Keine Martinsumzüge im Jahr 2020 möglich – Volkstrauertag mit Einschränkungen

In Anbetracht des gegenwärtigen Covid-19-Infektionsgeschehens im Landkreis sowie auf Grund der aktuellen rechtlichen Vorgaben der Achten Bayerischen Infektionsschutzmaßnahmenverordnung (8. BayIfSMV) weist das Landratsamt Weißenburg-Gunzenhausen darauf hin, dass Martinsfeiern sowie Martinsumzüge als Veranstaltungen in diesem Jahr nicht zulässig sind.

Gedenkstunden anlässlich des Volkstrauertages am 15. November sind unter Einhaltung der geltenden Hygieneschutzmaßnahmen mit Einschränkungen möglich.

Die Corona-Pandemie und die damit verbundenen Regelungen wirken sich leider weiterhin auf traditionelle Veranstaltungen aus wie aktuell auf die Durchführung von Martinsumzügen. Diese sind in der gewohnten Form als Veranstaltung in diesem Jahr leider nicht zulässig.


Auf der Grundlage der aktuellen Schutz- und Hygienekonzepte der Träger von Kindertageseinrichtungen können derzeit allenfalls Laternenumzüge im Rahmen eines Ausfluges der jeweiligen Kindertagesstätte mit ihren Kindern und ihrem Personal stattfinden. Die in der jeweiligen Kindertagesstätte geltende Gruppentrennung ist dabei auch bei einem Laternenumzug einzuhalten. Eine Begleitung der Umzügler durch andere Personen (Eltern, Angehörige, Zuschauer usw.) ist nicht zulässig.



Das sich traditionell an den Umzug anschließende, gemütliche Beisammensein von Kindern, Eltern und Angehörigen kann in diesem Jahr in der gewohnten Form ebenfalls nicht stattfinden.


Die Erteilung von Ausnahmegenehmigungen auf Grundlage eines besonderen Hygienekonzeptes für die Durchführung von Martinsfeiern oder Martinsumzügen kann wegen des geltenden Veranstaltungsverbotes derzeit von Seiten des Landratsamtes nicht in Aussicht gestellt werden.


Weiterhin erreichen das Landratsamt gegenwärtig viele Anfrage zur Durchführung des Volkstrauertages als Gedenktag für die Kriegstoten sowie die Opfer von Gewaltherrschaft.

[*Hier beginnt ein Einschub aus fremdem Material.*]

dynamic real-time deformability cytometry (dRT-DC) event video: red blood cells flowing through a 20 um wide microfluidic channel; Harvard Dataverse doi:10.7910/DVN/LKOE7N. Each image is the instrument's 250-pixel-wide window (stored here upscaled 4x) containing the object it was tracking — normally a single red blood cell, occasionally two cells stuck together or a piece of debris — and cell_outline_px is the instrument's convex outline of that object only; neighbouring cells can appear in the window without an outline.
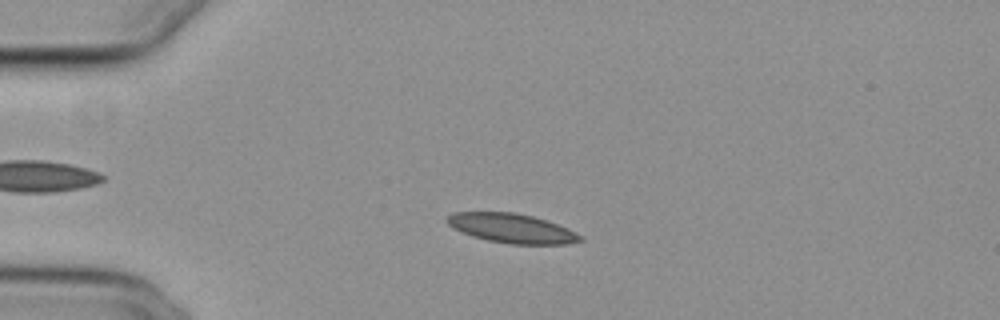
{"species": "common noctule bat (a hibernating species)", "species_latin": "Nyctalus noctula", "temperature_condition": "cold", "stored_images_in_passage": 54, "camera_frame_rate_fps": 3000, "um_per_image_px": 0.085, "animal": {"sex": "female", "body_mass_g": 29.2, "forearm_length_mm": 56.3}, "frame": {"image": 1, "passage_image": 12, "time_ms": 3.667, "image_size_px": [1000, 320], "cell_outline_px": [[584, 240], [568, 244], [508, 244], [488, 240], [472, 236], [460, 232], [452, 228], [444, 220], [452, 212], [516, 212], [532, 216], [568, 228], [584, 236]], "centroid_in_image_um": [43.49, 19.41], "position_along_channel_um": 41.5, "area_um2": 22.95}}
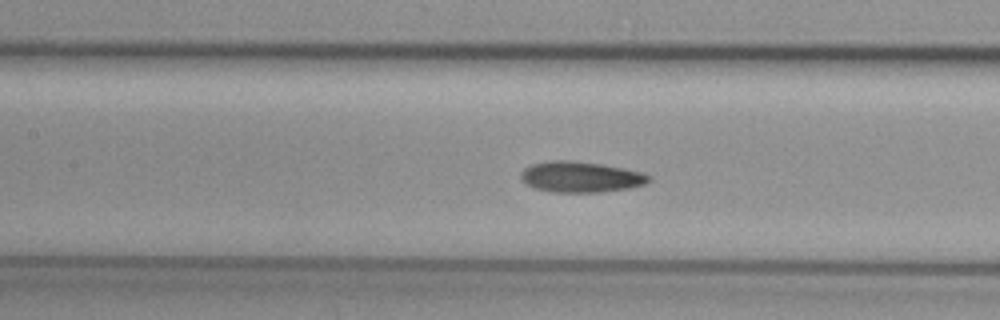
{"frame": {"image": 2, "passage_image": 24, "time_ms": 7.667, "image_size_px": [1000, 320], "cell_outline_px": [[652, 180], [644, 184], [628, 188], [600, 192], [552, 192], [536, 188], [528, 184], [520, 176], [520, 172], [524, 168], [532, 164], [548, 160], [572, 160], [604, 164], [644, 172], [652, 176]], "centroid_in_image_um": [49.4, 15.02], "position_along_channel_um": 158.0, "area_um2": 23.12}}
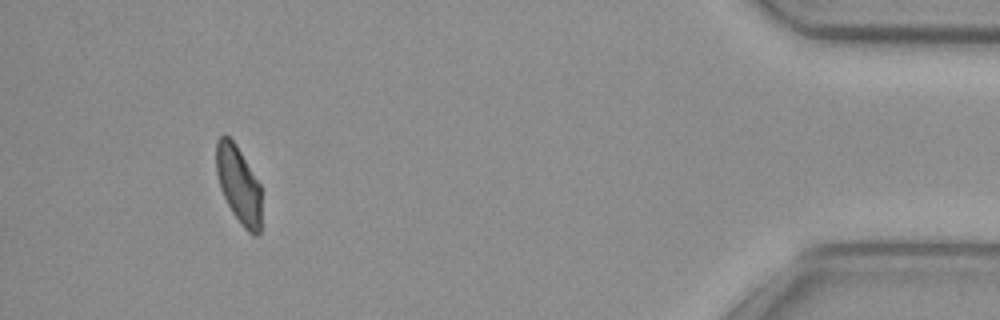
{"frame": {"image": 3, "passage_image": 50, "time_ms": 16.333, "image_size_px": [1000, 320], "cell_outline_px": [[260, 232], [256, 236], [252, 236], [244, 228], [232, 212], [220, 188], [216, 172], [216, 140], [220, 136], [228, 136], [236, 144], [260, 184]], "centroid_in_image_um": [20.27, 15.7], "position_along_channel_um": 414.9, "area_um2": 20.23}, "authors_computed_cell_mechanics": {"area_um2": 22.3975, "velocity_mm_per_s": 3.7174, "shape_relaxation_time_tau1_ms": 10.8011, "shape_relaxation_time_tau2_ms": 3.9185, "deformation_change_tau1": 0.1944, "deformation_change_tau2": 0.0719}}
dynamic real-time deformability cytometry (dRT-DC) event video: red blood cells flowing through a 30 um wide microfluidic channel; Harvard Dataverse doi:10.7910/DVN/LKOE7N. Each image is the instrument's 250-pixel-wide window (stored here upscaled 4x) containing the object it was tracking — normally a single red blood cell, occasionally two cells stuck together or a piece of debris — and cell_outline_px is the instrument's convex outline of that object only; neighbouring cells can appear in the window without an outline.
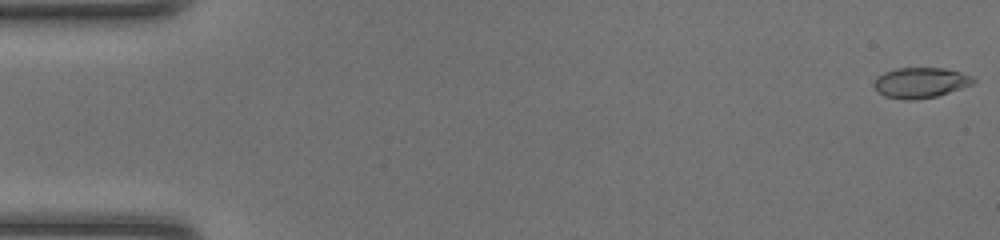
{"species": "common noctule bat (a hibernating species)", "species_latin": "Nyctalus noctula", "temperature_condition": "room temperature", "stored_images_in_passage": 48, "camera_frame_rate_fps": 3000, "um_per_image_px": 0.085, "animal": {"sex": "female", "body_mass_g": 20.0, "forearm_length_mm": 54.0}, "frame": {"image": 1, "passage_image": 1, "time_ms": 0.0, "image_size_px": [1000, 240], "cell_outline_px": [[976, 80], [972, 84], [936, 96], [916, 100], [904, 100], [884, 96], [876, 92], [872, 84], [876, 76], [884, 72], [896, 68], [944, 68], [960, 72], [972, 76]], "centroid_in_image_um": [78.17, 7.03], "position_along_channel_um": 6.8, "area_um2": 17.74}}
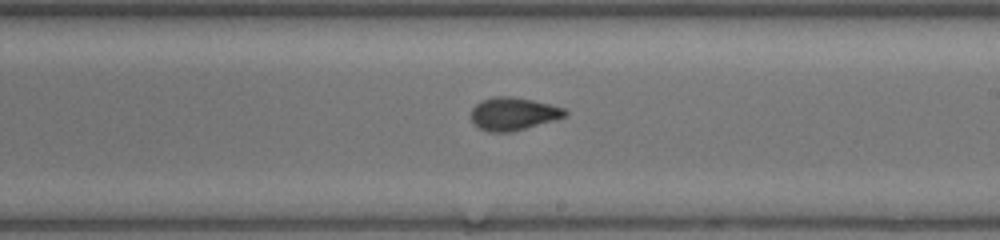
{"frame": {"image": 2, "passage_image": 28, "time_ms": 9.0, "image_size_px": [1000, 240], "cell_outline_px": [[568, 116], [556, 120], [512, 132], [488, 132], [480, 128], [472, 120], [472, 108], [480, 100], [496, 96], [512, 96], [532, 100], [564, 108], [568, 112]], "centroid_in_image_um": [43.66, 9.67], "position_along_channel_um": 245.3, "area_um2": 18.03}}
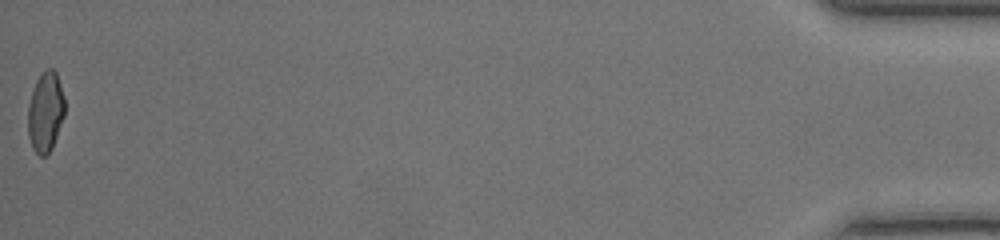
{"frame": {"image": 3, "passage_image": 48, "time_ms": 15.667, "image_size_px": [1000, 240], "cell_outline_px": [[64, 116], [52, 148], [44, 156], [40, 156], [32, 148], [28, 136], [28, 104], [32, 88], [40, 72], [44, 68], [52, 68], [56, 72], [64, 96]], "centroid_in_image_um": [3.85, 9.47], "position_along_channel_um": 431.4, "area_um2": 17.4}, "authors_computed_cell_mechanics": {"area_um2": 17.7735, "velocity_mm_per_s": 4.3482, "shape_relaxation_time_tau1_ms": 5.7529, "shape_relaxation_time_tau2_ms": 0.7723, "deformation_change_tau1": 0.2025, "deformation_change_tau2": 0.0558}}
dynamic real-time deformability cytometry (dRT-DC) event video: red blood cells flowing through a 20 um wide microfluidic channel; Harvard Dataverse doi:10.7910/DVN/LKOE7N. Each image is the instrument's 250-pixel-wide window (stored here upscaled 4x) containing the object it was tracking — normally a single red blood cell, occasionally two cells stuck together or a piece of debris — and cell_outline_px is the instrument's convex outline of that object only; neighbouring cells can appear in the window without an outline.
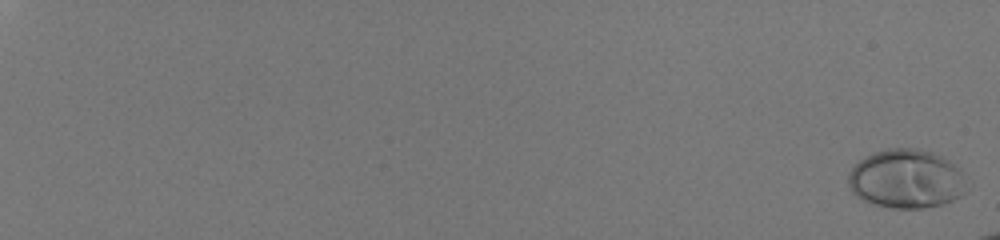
{"species": "human", "species_latin": "Homo sapiens", "temperature_condition": "room temperature", "stored_images_in_passage": 29, "camera_frame_rate_fps": 3000, "um_per_image_px": 0.085, "donor": {"sex": "male"}, "frame": {"image": 1, "passage_image": 2, "time_ms": 0.333, "image_size_px": [1000, 240], "cell_outline_px": [[968, 192], [944, 204], [920, 208], [892, 208], [876, 204], [864, 200], [856, 196], [852, 192], [848, 184], [848, 172], [860, 160], [876, 152], [888, 148], [916, 148], [932, 152], [948, 160], [960, 168]], "centroid_in_image_um": [77.05, 15.21], "position_along_channel_um": 8.0, "area_um2": 40.58}}
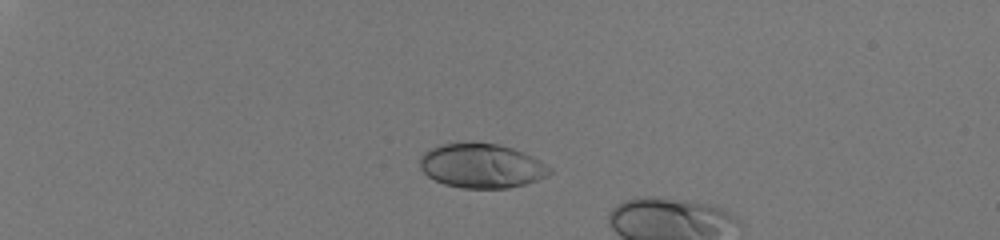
{"frame": {"image": 2, "passage_image": 20, "time_ms": 6.333, "image_size_px": [1000, 240], "cell_outline_px": [[552, 172], [548, 176], [524, 184], [508, 188], [464, 188], [444, 184], [428, 176], [420, 168], [420, 156], [424, 152], [440, 144], [496, 144], [512, 148], [524, 152], [540, 160], [552, 168]], "centroid_in_image_um": [40.96, 14.11], "position_along_channel_um": 44.0, "area_um2": 33.18}}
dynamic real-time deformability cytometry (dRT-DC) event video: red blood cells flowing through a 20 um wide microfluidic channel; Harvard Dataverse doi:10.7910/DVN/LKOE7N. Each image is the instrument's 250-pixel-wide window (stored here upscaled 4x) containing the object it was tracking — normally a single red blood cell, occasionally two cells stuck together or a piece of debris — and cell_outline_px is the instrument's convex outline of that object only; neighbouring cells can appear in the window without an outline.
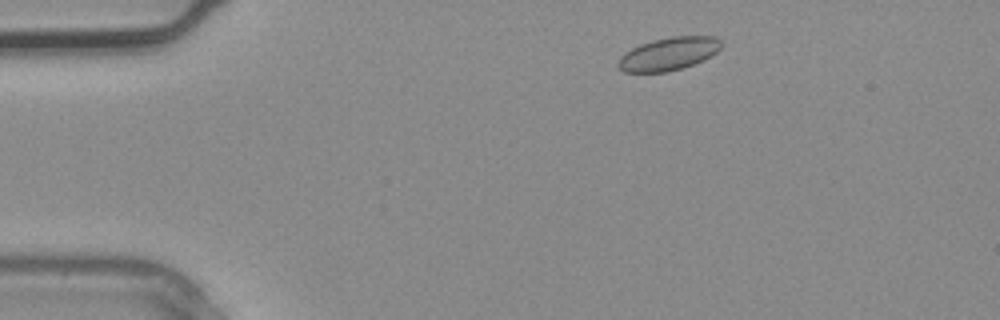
{"species": "common noctule bat (a hibernating species)", "species_latin": "Nyctalus noctula", "temperature_condition": "warm", "stored_images_in_passage": 2, "camera_frame_rate_fps": 3000, "um_per_image_px": 0.085, "animal": {"sex": "male", "body_mass_g": 20.4}, "frame": {"image": 1, "passage_image": 1, "time_ms": 0.0, "image_size_px": [1000, 320], "cell_outline_px": [[720, 48], [716, 52], [704, 60], [668, 72], [624, 72], [616, 64], [620, 56], [624, 52], [640, 44], [652, 40], [672, 36], [716, 36], [720, 40]], "centroid_in_image_um": [56.8, 4.57], "position_along_channel_um": 28.2, "area_um2": 19.77}}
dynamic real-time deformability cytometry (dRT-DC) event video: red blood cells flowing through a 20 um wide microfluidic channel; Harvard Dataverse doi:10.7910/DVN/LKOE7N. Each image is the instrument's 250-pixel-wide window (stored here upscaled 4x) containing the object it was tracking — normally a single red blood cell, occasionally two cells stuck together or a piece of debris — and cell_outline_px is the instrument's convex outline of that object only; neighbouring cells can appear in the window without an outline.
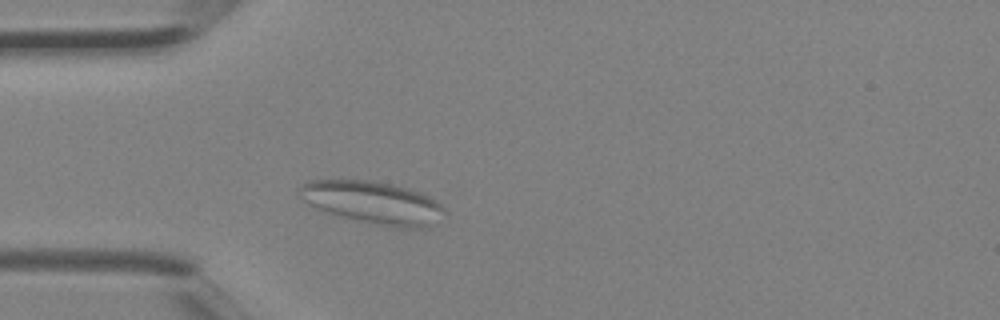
{"species": "Egyptian fruit bat (a non-hibernating species)", "species_latin": "Rousettus aegyptiacus", "temperature_condition": "room temperature", "stored_images_in_passage": 2, "camera_frame_rate_fps": 3000, "um_per_image_px": 0.085, "animal": {"sex": "female"}, "frame": {"image": 1, "passage_image": 2, "time_ms": 0.333, "image_size_px": [1000, 320], "cell_outline_px": [[448, 212], [428, 228], [392, 228], [340, 216], [324, 212], [308, 204], [296, 192], [304, 184], [312, 180], [368, 180], [392, 184], [408, 188], [420, 192], [436, 200]], "centroid_in_image_um": [31.73, 17.23], "position_along_channel_um": 53.3, "area_um2": 36.18}}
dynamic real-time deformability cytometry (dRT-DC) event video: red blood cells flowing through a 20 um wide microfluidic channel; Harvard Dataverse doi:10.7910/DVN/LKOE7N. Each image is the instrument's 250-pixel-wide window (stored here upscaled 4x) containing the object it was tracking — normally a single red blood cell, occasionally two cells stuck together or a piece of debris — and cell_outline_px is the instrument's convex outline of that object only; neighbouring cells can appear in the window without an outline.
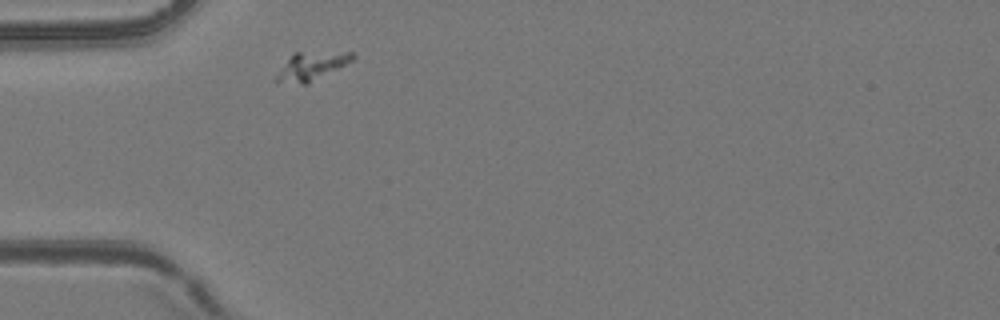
{"species": "common noctule bat (a hibernating species)", "species_latin": "Nyctalus noctula", "temperature_condition": "room temperature", "stored_images_in_passage": 1, "camera_frame_rate_fps": 3000, "um_per_image_px": 0.085, "animal": {"sex": "female", "body_mass_g": 24.6, "forearm_length_mm": 56.2}, "frame": {"image": 1, "passage_image": 1, "time_ms": 0.0, "image_size_px": [1000, 320], "cell_outline_px": [[356, 56], [352, 60], [308, 84], [276, 84], [276, 76], [288, 60], [296, 52], [352, 52]], "centroid_in_image_um": [26.46, 5.65], "position_along_channel_um": 58.5, "area_um2": 12.25}}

Es handelt sich um einen sog. stillen Tag nach Art. 3 Abs. 1 Satz 1 des Bayerischen Feiertagsgesetzes.


Handelt es sich bei einer derartigen Veranstaltung um eine öffentliche Versammlung im Sinne des Bayerischen Versammlungsgesetzes, ist diese nach der Achten Bayerischen Infektionsschutzmaßnahmenverordnung (§ 7 Abs. 1 der 8. BayIfSMV) unter freiem Himmel ohne Teilnehmerbegrenzung, aber unter Anwendung der infektiologisch gebotenen Schutzmaßnahmen zulässig (mit weiteren Einschränkungen als öffentliche Versammlungen auch in geschlossenen Räumen).


Im Zusammenhang mit dem Volkstrauertag sind auch Gottesdienste und Zusammenkünfte der christlichen Kirchen üblich. Die für Gottesdienste und Zusammenkünfte geltenden Regelungen der Achten Infektionsschutzmaßnahmenverordnung sowie die im Einzelfall geltenden Infektionsschutzkonzepte finden auch hier entsprechend für derartige Gedenkfeiern Anwendung.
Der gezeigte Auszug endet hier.